> _DATASET RECORDS_
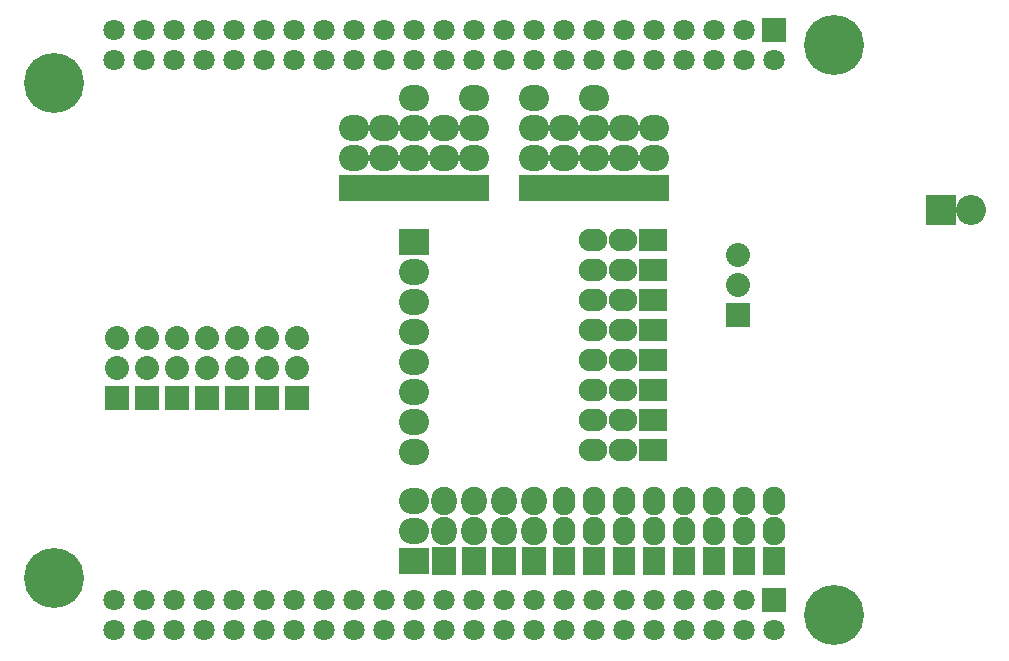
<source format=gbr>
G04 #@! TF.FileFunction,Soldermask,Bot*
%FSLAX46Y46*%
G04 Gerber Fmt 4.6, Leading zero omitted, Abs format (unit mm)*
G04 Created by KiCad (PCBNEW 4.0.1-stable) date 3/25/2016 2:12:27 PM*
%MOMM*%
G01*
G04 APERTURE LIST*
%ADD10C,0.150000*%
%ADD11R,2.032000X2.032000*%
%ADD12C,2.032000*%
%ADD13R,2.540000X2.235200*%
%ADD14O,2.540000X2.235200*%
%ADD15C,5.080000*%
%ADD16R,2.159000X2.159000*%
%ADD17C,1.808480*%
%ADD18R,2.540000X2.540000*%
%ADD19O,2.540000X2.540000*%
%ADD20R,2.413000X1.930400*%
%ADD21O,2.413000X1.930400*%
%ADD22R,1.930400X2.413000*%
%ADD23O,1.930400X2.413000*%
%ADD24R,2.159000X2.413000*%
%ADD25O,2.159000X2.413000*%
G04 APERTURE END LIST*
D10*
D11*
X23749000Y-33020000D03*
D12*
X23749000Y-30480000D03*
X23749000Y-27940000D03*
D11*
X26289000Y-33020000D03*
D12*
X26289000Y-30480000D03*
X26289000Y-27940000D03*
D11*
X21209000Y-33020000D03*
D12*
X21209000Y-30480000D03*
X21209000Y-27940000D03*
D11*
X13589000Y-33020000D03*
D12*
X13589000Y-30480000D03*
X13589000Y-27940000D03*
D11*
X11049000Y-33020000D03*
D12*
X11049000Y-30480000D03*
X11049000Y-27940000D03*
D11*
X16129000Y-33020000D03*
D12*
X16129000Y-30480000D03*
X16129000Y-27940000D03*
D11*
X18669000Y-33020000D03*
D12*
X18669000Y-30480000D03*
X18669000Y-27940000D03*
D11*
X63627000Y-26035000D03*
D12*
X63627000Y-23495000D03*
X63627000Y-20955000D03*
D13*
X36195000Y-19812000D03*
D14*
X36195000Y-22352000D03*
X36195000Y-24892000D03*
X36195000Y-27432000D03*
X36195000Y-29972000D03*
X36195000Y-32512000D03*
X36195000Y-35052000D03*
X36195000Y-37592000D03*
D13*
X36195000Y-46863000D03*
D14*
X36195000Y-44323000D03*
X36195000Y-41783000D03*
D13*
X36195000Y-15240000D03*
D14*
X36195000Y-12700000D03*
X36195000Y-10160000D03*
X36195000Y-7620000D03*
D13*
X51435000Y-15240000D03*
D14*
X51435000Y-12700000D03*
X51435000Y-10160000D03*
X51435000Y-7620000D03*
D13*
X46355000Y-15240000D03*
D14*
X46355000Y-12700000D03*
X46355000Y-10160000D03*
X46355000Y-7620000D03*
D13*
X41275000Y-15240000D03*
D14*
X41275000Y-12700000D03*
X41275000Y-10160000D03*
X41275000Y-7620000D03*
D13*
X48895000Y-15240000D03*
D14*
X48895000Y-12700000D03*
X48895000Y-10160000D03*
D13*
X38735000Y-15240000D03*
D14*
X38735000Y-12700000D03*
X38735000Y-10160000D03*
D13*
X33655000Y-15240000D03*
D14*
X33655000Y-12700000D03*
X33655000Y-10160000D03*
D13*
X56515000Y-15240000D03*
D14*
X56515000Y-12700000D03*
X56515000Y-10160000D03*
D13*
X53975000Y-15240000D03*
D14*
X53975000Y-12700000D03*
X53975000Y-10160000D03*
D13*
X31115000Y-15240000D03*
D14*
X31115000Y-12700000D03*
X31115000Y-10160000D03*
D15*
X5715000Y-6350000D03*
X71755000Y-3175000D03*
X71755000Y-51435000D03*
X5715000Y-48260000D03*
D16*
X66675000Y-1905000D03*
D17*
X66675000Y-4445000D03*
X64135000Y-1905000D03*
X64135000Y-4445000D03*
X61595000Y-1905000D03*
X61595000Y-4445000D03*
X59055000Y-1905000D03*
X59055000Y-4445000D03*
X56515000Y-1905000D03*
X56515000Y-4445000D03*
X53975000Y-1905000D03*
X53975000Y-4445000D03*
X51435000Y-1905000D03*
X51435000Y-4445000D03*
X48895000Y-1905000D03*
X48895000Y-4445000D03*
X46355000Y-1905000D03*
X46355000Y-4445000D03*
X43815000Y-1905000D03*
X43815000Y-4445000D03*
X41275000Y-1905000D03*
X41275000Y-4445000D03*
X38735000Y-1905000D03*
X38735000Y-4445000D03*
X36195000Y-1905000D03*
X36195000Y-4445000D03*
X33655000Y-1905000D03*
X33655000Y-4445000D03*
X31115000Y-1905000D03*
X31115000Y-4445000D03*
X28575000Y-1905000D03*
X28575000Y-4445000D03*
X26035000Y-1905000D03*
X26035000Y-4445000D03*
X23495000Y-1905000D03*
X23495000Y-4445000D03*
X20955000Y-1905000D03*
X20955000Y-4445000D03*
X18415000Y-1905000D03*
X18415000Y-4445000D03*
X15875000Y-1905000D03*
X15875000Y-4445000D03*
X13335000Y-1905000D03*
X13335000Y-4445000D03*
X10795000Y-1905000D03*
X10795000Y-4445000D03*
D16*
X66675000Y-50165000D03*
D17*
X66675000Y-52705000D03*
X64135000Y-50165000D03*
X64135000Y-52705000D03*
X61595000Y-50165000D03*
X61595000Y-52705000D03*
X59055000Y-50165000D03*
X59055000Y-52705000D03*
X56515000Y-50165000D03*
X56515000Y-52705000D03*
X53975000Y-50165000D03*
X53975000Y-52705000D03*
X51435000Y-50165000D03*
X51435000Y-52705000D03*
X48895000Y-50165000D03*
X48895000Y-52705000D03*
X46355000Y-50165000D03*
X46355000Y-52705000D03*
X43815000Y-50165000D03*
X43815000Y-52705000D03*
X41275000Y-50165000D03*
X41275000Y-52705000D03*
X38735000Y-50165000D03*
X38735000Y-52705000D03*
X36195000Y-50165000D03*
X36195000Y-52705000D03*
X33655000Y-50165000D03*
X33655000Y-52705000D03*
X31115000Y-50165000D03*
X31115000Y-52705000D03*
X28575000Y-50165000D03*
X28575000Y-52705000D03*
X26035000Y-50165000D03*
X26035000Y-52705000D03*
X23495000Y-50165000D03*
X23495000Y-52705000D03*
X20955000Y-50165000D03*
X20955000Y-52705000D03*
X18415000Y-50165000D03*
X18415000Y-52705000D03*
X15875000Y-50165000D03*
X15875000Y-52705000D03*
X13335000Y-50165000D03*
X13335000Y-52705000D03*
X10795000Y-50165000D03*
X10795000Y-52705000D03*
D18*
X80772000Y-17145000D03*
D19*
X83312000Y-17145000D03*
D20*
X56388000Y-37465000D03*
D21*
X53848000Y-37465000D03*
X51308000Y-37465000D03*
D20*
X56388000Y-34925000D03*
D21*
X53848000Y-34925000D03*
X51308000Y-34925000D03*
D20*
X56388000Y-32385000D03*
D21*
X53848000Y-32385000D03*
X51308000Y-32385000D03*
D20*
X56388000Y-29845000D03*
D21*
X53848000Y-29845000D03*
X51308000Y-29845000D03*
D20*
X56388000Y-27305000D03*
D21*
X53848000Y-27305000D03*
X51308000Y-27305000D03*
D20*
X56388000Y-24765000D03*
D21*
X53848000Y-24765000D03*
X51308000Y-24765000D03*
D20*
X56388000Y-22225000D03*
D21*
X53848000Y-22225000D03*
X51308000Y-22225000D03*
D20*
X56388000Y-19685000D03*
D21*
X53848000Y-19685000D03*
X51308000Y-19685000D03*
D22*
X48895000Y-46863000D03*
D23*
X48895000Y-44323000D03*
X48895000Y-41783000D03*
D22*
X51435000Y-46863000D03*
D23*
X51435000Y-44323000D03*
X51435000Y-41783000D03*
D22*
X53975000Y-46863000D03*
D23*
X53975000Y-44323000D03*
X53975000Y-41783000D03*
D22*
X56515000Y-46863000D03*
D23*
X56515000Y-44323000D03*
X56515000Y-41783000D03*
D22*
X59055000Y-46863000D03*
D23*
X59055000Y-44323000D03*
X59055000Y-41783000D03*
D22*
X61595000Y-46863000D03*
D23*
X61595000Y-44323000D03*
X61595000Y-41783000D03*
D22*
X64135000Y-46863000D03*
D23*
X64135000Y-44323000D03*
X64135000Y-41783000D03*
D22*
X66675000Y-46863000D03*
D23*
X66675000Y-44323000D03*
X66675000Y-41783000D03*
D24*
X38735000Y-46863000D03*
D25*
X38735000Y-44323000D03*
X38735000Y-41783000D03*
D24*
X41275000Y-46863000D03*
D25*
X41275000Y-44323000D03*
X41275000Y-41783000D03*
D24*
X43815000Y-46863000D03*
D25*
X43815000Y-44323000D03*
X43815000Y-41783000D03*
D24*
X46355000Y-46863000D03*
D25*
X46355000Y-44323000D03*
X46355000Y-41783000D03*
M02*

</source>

* * *

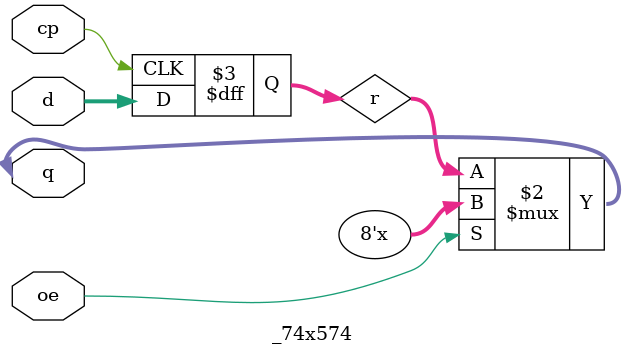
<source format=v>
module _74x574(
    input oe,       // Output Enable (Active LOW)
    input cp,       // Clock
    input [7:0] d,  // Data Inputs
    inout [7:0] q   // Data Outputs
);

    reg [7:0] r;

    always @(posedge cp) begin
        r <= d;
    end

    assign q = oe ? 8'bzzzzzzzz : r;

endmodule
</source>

--

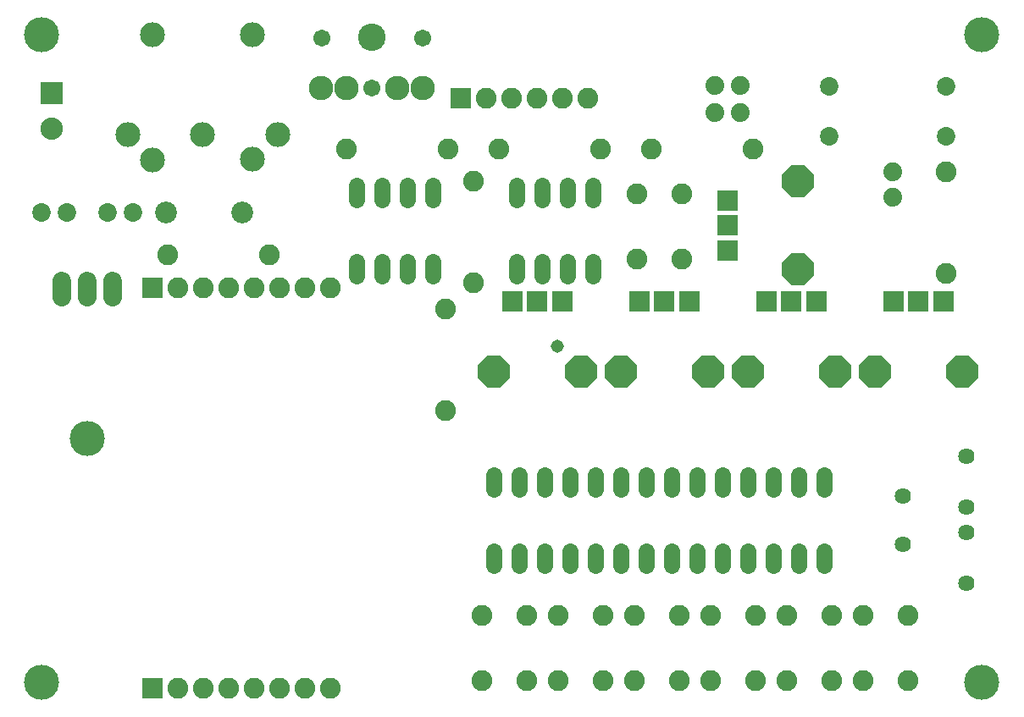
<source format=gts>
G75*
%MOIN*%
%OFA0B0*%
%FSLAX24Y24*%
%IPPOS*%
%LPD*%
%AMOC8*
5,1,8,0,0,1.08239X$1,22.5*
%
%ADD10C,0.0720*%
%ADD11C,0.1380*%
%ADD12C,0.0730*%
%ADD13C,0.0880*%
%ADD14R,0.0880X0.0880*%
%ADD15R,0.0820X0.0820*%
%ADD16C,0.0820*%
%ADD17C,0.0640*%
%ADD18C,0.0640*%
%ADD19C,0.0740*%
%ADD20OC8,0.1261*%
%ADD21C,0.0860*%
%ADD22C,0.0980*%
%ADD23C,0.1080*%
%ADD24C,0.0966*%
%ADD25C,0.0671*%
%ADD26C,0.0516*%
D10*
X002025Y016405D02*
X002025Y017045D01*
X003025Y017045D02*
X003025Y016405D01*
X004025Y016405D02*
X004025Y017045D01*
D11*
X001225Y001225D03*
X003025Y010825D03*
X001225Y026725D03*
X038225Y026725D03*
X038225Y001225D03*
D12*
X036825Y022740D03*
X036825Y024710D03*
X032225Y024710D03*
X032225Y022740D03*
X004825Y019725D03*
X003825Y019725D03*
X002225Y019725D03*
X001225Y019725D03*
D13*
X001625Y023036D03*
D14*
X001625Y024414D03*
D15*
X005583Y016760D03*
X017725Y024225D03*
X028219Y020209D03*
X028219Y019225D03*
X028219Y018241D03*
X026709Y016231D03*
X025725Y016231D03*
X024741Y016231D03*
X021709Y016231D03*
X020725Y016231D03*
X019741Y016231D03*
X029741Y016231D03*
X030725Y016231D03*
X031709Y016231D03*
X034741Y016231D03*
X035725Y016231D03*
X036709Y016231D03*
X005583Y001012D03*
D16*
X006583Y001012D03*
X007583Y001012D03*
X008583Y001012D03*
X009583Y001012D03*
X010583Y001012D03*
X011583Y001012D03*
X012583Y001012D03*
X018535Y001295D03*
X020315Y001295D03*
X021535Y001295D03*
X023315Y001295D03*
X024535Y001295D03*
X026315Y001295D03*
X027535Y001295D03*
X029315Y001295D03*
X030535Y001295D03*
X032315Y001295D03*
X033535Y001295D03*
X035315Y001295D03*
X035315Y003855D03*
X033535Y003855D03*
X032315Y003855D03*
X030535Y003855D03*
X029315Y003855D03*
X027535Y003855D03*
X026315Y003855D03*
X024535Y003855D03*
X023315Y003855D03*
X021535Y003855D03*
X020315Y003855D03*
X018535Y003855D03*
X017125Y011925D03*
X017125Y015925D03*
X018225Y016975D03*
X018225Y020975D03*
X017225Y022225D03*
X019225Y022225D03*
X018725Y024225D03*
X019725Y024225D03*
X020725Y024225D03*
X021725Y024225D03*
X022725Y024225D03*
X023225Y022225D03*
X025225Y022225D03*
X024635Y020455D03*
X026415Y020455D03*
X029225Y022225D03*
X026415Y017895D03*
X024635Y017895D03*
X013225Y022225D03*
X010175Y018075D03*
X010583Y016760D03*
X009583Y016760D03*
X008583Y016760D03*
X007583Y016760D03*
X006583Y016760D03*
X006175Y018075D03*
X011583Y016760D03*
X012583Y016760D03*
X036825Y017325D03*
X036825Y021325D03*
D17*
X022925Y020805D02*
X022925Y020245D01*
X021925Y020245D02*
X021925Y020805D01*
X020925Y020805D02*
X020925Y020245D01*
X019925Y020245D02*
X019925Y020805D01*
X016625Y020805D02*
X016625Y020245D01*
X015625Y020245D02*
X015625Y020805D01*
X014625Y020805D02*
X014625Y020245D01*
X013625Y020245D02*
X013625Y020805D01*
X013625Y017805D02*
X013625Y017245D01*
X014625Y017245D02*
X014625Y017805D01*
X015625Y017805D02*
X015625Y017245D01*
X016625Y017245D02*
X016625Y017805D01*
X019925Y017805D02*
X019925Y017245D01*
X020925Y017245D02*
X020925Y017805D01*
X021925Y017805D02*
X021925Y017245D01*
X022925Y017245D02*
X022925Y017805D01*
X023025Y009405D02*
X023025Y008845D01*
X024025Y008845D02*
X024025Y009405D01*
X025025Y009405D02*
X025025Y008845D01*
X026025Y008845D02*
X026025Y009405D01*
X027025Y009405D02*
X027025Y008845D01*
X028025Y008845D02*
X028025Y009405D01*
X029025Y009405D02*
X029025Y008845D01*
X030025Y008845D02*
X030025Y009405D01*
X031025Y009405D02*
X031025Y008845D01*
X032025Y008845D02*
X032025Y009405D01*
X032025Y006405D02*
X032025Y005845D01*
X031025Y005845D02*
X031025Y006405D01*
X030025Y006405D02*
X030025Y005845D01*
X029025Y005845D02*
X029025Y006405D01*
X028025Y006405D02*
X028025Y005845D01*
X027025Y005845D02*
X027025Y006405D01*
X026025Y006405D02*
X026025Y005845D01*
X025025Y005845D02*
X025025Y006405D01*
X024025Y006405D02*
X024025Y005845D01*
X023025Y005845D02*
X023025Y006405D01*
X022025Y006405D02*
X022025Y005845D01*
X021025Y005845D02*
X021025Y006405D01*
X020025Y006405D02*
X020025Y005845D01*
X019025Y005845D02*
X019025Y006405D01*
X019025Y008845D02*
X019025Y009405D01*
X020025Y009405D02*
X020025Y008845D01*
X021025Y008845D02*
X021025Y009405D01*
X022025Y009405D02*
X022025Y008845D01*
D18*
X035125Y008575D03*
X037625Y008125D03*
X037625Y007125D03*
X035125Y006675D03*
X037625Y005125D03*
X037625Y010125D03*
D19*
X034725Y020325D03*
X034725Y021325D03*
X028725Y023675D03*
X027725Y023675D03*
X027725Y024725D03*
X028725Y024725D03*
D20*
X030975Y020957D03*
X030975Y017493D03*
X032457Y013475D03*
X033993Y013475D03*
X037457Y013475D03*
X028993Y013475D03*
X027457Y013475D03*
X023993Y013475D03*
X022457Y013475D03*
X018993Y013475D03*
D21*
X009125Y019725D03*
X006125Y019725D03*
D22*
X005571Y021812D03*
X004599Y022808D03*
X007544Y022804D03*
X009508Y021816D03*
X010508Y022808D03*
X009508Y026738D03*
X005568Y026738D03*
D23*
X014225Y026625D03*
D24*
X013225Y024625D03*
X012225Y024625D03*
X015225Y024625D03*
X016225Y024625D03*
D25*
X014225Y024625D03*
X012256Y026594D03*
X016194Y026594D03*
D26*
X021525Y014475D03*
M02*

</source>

> _PROBLEM DETAILS_
Copy out precisely the lines from the line with "X020925Y020805D02*" to the line with "X012225Y024625D03*" in the material above, including those two lines and omitting all the rest.

> _FINISHED TASK_
X020925Y020805D02*
X020925Y020245D01*
X019925Y020245D02*
X019925Y020805D01*
X016625Y020805D02*
X016625Y020245D01*
X015625Y020245D02*
X015625Y020805D01*
X014625Y020805D02*
X014625Y020245D01*
X013625Y020245D02*
X013625Y020805D01*
X013625Y017805D02*
X013625Y017245D01*
X014625Y017245D02*
X014625Y017805D01*
X015625Y017805D02*
X015625Y017245D01*
X016625Y017245D02*
X016625Y017805D01*
X019925Y017805D02*
X019925Y017245D01*
X020925Y017245D02*
X020925Y017805D01*
X021925Y017805D02*
X021925Y017245D01*
X022925Y017245D02*
X022925Y017805D01*
X023025Y009405D02*
X023025Y008845D01*
X024025Y008845D02*
X024025Y009405D01*
X025025Y009405D02*
X025025Y008845D01*
X026025Y008845D02*
X026025Y009405D01*
X027025Y009405D02*
X027025Y008845D01*
X028025Y008845D02*
X028025Y009405D01*
X029025Y009405D02*
X029025Y008845D01*
X030025Y008845D02*
X030025Y009405D01*
X031025Y009405D02*
X031025Y008845D01*
X032025Y008845D02*
X032025Y009405D01*
X032025Y006405D02*
X032025Y005845D01*
X031025Y005845D02*
X031025Y006405D01*
X030025Y006405D02*
X030025Y005845D01*
X029025Y005845D02*
X029025Y006405D01*
X028025Y006405D02*
X028025Y005845D01*
X027025Y005845D02*
X027025Y006405D01*
X026025Y006405D02*
X026025Y005845D01*
X025025Y005845D02*
X025025Y006405D01*
X024025Y006405D02*
X024025Y005845D01*
X023025Y005845D02*
X023025Y006405D01*
X022025Y006405D02*
X022025Y005845D01*
X021025Y005845D02*
X021025Y006405D01*
X020025Y006405D02*
X020025Y005845D01*
X019025Y005845D02*
X019025Y006405D01*
X019025Y008845D02*
X019025Y009405D01*
X020025Y009405D02*
X020025Y008845D01*
X021025Y008845D02*
X021025Y009405D01*
X022025Y009405D02*
X022025Y008845D01*
D18*
X035125Y008575D03*
X037625Y008125D03*
X037625Y007125D03*
X035125Y006675D03*
X037625Y005125D03*
X037625Y010125D03*
D19*
X034725Y020325D03*
X034725Y021325D03*
X028725Y023675D03*
X027725Y023675D03*
X027725Y024725D03*
X028725Y024725D03*
D20*
X030975Y020957D03*
X030975Y017493D03*
X032457Y013475D03*
X033993Y013475D03*
X037457Y013475D03*
X028993Y013475D03*
X027457Y013475D03*
X023993Y013475D03*
X022457Y013475D03*
X018993Y013475D03*
D21*
X009125Y019725D03*
X006125Y019725D03*
D22*
X005571Y021812D03*
X004599Y022808D03*
X007544Y022804D03*
X009508Y021816D03*
X010508Y022808D03*
X009508Y026738D03*
X005568Y026738D03*
D23*
X014225Y026625D03*
D24*
X013225Y024625D03*
X012225Y024625D03*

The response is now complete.